- **Consigne A**
D'après le texte sur le couvent des Cordeliers, à quelle date la nouvelle église a-t-elle été consacrée ?

- **Texte fourni**
Initialement installés vers 1230 dans un logis avec terrain dans la paroisse Saint-Côme, qui leur avait été concédé par l’abbé de Saint-Germain, les Franciscains de Paris avaient pu se doter d’un propre couvent grâce au soutien du pape Grégoire IX et du roi Louis IX, ce dernier intéressé au développement des ordres monastique dans la ville (Raunié 1901, p. 215-216). A partir de 1240 les moines purent alors élargir leur résidence, d’abord, sur des terrains qu’ils avaient achetés à l’abbé de Saint-Germain, puis sur d’autres qu’ils avaient obtenus du roi (1269) et de l’abbé de Sainte-Geneviève (1286). En 1299, Philippe le Bel leur fit don de la ruelle qui séparait leur domaine en deux parties, leur permettant ainsi de renfermer leurs propriétés à l’intérieur d’un mur de clôture (Raunié 1901, p. 218-222). Les nouveaux remparts de la ville seront construits à partir de 1358 sur une partie de ces terrains, situées à peu près entre l’actuelle place de l’Odéon et le boulevard Saint-Germain.
Plan de Turgot, détail du couvent des Cordeliers à Paris (XVIIIe siècle).
La construction du couvent débuta par l’édification d’une nouvelle église, financée par Louis IX, qui fut consacrée le 6 juin 1262 sous le titre de Sainte-Madelaine (Raunié 1901, p. 232). L’église, l’une des plus vaste de la ville (Sauval 1724, p. 448), était formée par une nef et un chœur d’égale grandeur (huit travées chacun), terminés par un chevet de trois travées avec abside semi-circulaire (Raunié 1901, p. 260) ; un collatéral sur lequel s’ouvraient vingt chapelles complétaient l’édifice (ibid., p. 262). L’église donnait sur un cloître autour duquel étaient organisés les espaces nécessaires à la vie conventuelle. L’aile orientale de celui-ci, occupée par la sacristie et la salle du chapitre, fut construite en premier, tandis que d’autres édifices, comme le réfectoire et celui destiné à l’école de théologie, furent construits dans des proportions monumentales grâce à Anne de Bretagne (Raunié 1901, p. 234). En 1580 un incendie endommagea lourdement le couvent, détruisant notamment le chevet et le collatéral sud avec leurs chapelles. Si l’église sera reconstruite déjà à partir de 1582, le cloître ne sera refait qu’au cours du XVIIe siècle : des écus aux armes des chevaliers du Saint-Esprit, qui avaient contribué à la reconstruction de l’édifice, furent à ce moment peints sur les chaires du chœur (Raunié 1901, p. 261). Devenu célèbre comme lieu de réunion des membres du Club des Cordeliers, société politique fondée en 1790 exprimant la voix de la classe ouvrière, le couvent des Cordeliers fut d’abord aliéné en 1796, puis presque totalement rasé à partir de 1802 pour reconstruire, entre autre, l’école de médecine qui s’y était installée (Raunié 1901, p. 277-278). Seul le réfectoire subsiste de l’édifice d’origine (il a été classé au titre des Monuments Historiques en 1975 : base Mérimée) ; les quelques éléments du cloître ayant survécu aux démolitions ont été en revanche absorbés dans les bâtiments de l’Ecole de médecine.

- **Enregistrements fournis**

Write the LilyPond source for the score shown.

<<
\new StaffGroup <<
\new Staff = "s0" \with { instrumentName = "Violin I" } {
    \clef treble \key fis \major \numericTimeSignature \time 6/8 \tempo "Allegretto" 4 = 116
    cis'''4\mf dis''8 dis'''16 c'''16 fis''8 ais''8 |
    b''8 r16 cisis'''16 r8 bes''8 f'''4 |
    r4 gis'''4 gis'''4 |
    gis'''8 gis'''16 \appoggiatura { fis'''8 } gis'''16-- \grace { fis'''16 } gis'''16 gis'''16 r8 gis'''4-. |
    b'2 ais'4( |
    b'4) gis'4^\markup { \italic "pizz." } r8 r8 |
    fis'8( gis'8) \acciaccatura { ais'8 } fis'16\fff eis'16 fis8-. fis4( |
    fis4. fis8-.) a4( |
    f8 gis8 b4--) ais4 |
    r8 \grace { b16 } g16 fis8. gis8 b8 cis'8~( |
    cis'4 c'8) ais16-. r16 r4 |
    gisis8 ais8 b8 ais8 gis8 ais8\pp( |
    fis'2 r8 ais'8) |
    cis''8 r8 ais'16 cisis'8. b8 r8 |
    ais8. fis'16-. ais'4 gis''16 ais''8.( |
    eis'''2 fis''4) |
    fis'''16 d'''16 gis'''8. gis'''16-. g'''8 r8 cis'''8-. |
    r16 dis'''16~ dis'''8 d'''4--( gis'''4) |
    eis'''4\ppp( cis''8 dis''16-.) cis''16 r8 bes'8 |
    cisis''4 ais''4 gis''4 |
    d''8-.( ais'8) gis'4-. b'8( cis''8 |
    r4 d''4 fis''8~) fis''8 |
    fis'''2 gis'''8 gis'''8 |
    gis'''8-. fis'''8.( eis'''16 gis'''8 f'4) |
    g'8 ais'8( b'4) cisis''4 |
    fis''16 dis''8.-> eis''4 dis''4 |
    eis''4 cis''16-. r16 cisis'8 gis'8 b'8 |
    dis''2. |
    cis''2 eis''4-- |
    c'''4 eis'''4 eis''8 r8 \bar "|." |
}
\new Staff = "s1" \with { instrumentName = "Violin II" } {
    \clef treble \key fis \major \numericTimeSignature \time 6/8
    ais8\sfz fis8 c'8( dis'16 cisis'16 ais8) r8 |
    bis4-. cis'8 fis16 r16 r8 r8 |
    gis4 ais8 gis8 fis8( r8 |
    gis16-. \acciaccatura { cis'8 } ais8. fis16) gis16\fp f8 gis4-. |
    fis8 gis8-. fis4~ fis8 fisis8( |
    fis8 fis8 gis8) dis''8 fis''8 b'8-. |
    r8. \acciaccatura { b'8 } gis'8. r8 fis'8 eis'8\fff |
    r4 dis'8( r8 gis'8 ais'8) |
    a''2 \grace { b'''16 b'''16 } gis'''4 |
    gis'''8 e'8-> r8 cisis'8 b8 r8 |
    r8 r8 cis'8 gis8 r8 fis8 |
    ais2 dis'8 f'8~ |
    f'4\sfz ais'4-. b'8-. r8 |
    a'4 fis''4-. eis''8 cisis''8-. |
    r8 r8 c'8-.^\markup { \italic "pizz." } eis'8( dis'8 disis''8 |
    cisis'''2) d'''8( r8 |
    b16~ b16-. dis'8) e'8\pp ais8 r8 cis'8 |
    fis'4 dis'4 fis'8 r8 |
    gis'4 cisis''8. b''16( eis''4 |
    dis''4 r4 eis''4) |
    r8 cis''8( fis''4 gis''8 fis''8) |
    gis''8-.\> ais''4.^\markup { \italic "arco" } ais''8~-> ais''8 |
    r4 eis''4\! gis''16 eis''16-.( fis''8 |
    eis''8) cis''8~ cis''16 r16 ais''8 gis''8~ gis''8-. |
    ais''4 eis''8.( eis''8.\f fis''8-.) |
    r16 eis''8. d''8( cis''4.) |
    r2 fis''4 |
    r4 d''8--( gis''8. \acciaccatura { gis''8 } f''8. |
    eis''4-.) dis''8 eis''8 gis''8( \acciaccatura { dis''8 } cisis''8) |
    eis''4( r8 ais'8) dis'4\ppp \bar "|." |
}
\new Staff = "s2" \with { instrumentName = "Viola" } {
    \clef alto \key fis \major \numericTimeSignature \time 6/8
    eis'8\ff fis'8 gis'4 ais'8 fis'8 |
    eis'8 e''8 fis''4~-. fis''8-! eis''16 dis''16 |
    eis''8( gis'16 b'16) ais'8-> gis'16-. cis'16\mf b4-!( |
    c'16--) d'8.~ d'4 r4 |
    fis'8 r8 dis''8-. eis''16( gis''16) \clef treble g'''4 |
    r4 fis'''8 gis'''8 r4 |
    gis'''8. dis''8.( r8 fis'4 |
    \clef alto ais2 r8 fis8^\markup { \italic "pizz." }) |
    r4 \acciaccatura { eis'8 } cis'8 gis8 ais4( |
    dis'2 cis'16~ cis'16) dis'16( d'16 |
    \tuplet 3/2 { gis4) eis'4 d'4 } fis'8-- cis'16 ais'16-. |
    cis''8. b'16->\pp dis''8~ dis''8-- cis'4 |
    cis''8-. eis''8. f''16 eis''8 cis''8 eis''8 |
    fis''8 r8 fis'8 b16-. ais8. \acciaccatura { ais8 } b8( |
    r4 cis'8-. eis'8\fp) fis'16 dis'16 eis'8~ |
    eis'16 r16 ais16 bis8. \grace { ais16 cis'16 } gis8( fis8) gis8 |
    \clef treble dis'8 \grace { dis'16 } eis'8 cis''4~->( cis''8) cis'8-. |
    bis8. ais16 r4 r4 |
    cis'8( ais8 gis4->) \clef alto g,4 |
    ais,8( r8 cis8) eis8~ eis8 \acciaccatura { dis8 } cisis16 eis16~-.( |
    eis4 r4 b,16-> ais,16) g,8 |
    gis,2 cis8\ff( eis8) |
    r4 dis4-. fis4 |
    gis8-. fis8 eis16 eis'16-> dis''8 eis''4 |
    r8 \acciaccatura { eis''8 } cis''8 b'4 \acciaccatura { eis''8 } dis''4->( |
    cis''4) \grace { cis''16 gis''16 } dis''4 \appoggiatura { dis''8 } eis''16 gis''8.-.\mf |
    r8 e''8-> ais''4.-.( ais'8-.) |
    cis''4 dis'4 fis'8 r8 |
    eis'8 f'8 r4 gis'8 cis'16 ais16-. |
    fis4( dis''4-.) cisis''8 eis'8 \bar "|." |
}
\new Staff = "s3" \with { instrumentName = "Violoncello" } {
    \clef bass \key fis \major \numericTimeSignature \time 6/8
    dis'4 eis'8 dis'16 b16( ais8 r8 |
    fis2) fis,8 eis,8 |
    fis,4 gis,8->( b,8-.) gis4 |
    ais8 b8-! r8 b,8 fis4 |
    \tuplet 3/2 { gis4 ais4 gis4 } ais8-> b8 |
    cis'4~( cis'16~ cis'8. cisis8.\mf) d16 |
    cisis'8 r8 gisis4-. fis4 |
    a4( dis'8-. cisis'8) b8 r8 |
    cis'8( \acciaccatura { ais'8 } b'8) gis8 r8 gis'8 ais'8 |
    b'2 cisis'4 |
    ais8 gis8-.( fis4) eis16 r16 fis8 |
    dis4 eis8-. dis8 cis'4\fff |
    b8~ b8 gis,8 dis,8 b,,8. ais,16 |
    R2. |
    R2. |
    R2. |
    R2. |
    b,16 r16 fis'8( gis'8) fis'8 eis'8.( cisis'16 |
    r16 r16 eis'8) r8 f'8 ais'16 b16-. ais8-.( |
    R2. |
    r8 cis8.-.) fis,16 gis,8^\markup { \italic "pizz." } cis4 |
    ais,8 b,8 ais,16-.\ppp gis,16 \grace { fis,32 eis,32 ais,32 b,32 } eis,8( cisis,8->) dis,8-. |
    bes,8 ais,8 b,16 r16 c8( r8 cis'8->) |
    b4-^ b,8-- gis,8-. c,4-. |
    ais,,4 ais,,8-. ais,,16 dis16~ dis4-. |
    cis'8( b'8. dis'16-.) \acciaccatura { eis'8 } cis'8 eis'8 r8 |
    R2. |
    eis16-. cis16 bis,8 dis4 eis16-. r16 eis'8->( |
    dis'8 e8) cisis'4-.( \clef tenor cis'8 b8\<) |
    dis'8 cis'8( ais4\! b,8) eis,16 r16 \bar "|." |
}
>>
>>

- **Consigne B**
Rassemblez chaque ligne des enregistrements où figure la chaîne "acciaccatura", en tenant compte des majuscules et des minuscules.

- **Réponse A**
Le 6 juin 1262.

- **Réponse B**
    fis'8( gis'8) \acciaccatura { ais'8 } fis'16\fff eis'16 fis8-. fis4( |
    gis16-. \acciaccatura { cis'8 } ais8. fis16) gis16\fp f8 gis4-. |
    r8. \acciaccatura { b'8 } gis'8. r8 fis'8 eis'8\fff |
    r4 d''8--( gis''8. \acciaccatura { gis''8 } f''8. |
    eis''4-.) dis''8 eis''8 gis''8( \acciaccatura { dis''8 } cisis''8) |
    r4 \acciaccatura { eis'8 } cis'8 gis8 ais4( |
    fis''8 r8 fis'8 b16-. ais8. \acciaccatura { ais8 } b8( |
    ais,8( r8 cis8) eis8~ eis8 \acciaccatura { dis8 } cisis16 eis16~-.( |
    r8 \acciaccatura { eis''8 } cis''8 b'4 \acciaccatura { eis''8 } dis''4->( |
    cis'8( \acciaccatura { ais'8 } b'8) gis8 r8 gis'8 ais'8 |
    cis'8( b'8. dis'16-.) \acciaccatura { eis'8 } cis'8 eis'8 r8 |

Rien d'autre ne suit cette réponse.